» **AIM OF THE EXERCISE**: Every line below that holds the string "events" should be copied out.

» **RECORDS SUPPLIED**:
+ + +

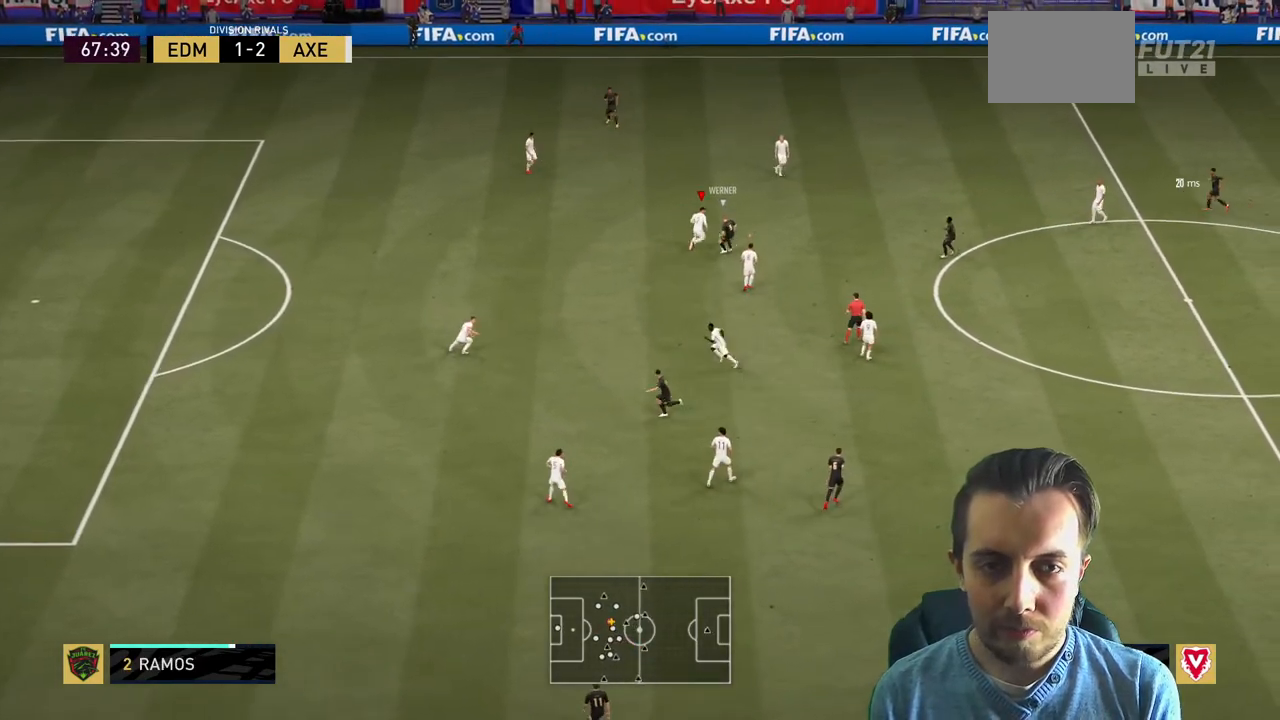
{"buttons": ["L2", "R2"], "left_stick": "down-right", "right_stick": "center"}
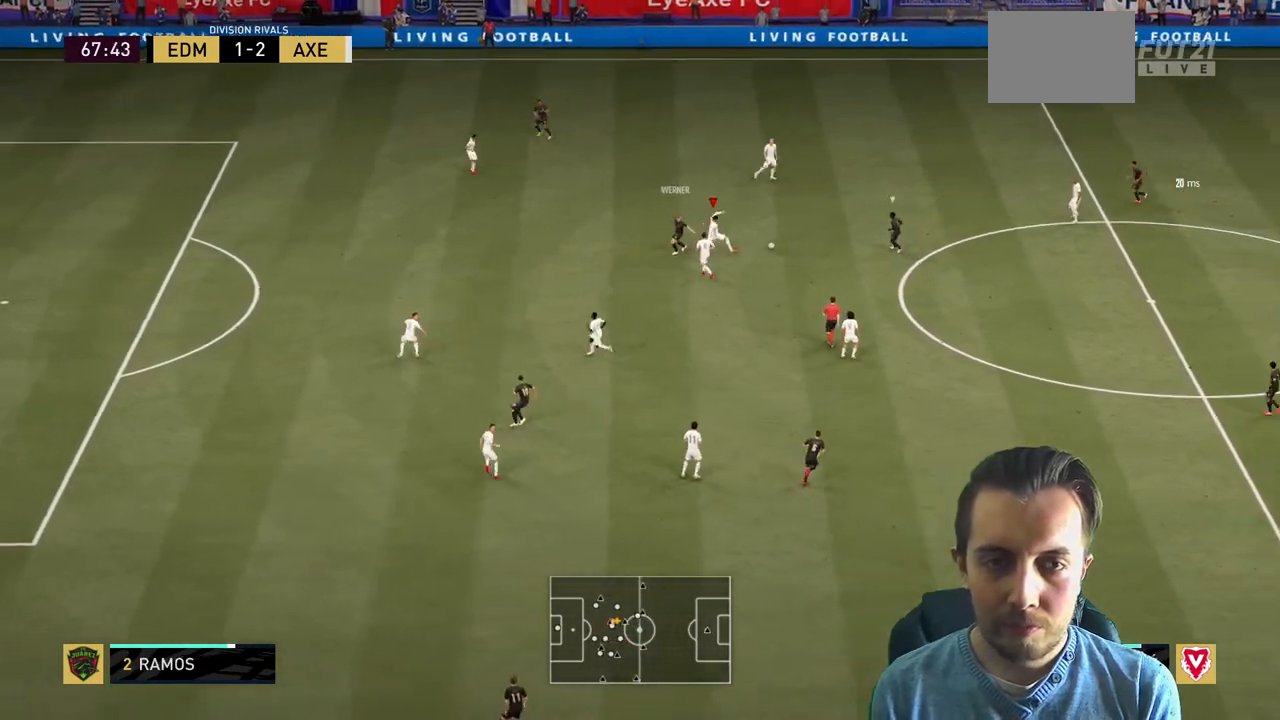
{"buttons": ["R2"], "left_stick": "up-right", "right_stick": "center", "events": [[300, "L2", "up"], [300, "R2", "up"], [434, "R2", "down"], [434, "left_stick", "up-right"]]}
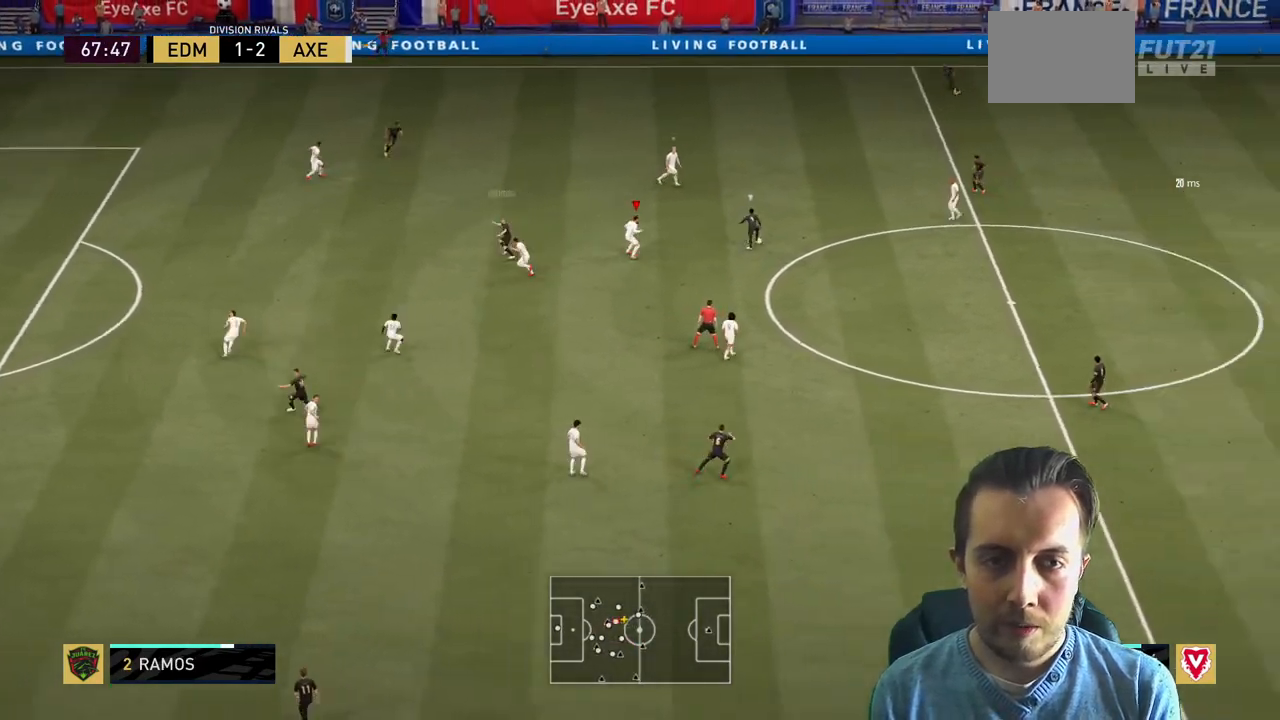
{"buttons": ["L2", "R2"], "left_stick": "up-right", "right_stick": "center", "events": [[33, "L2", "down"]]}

+ + +

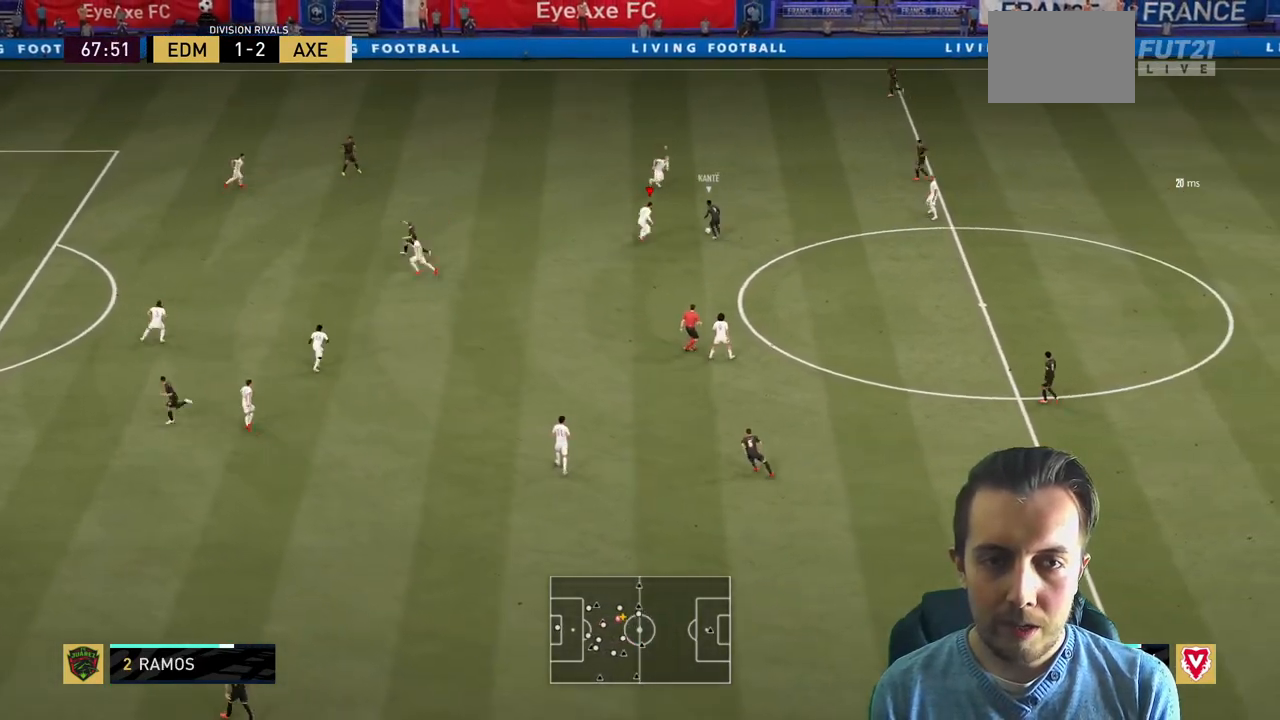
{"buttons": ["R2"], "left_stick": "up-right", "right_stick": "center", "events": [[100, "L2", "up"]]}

+ + +

» **SOLUTION TO THIS TASK**:
{"buttons": ["R2"], "left_stick": "up-right", "right_stick": "center", "events": [[300, "L2", "up"], [300, "R2", "up"], [434, "R2", "down"], [434, "left_stick", "up-right"]]}
{"buttons": ["L2", "R2"], "left_stick": "up-right", "right_stick": "center", "events": [[33, "L2", "down"]]}
{"buttons": ["R2"], "left_stick": "up-right", "right_stick": "center", "events": [[100, "L2", "up"]]}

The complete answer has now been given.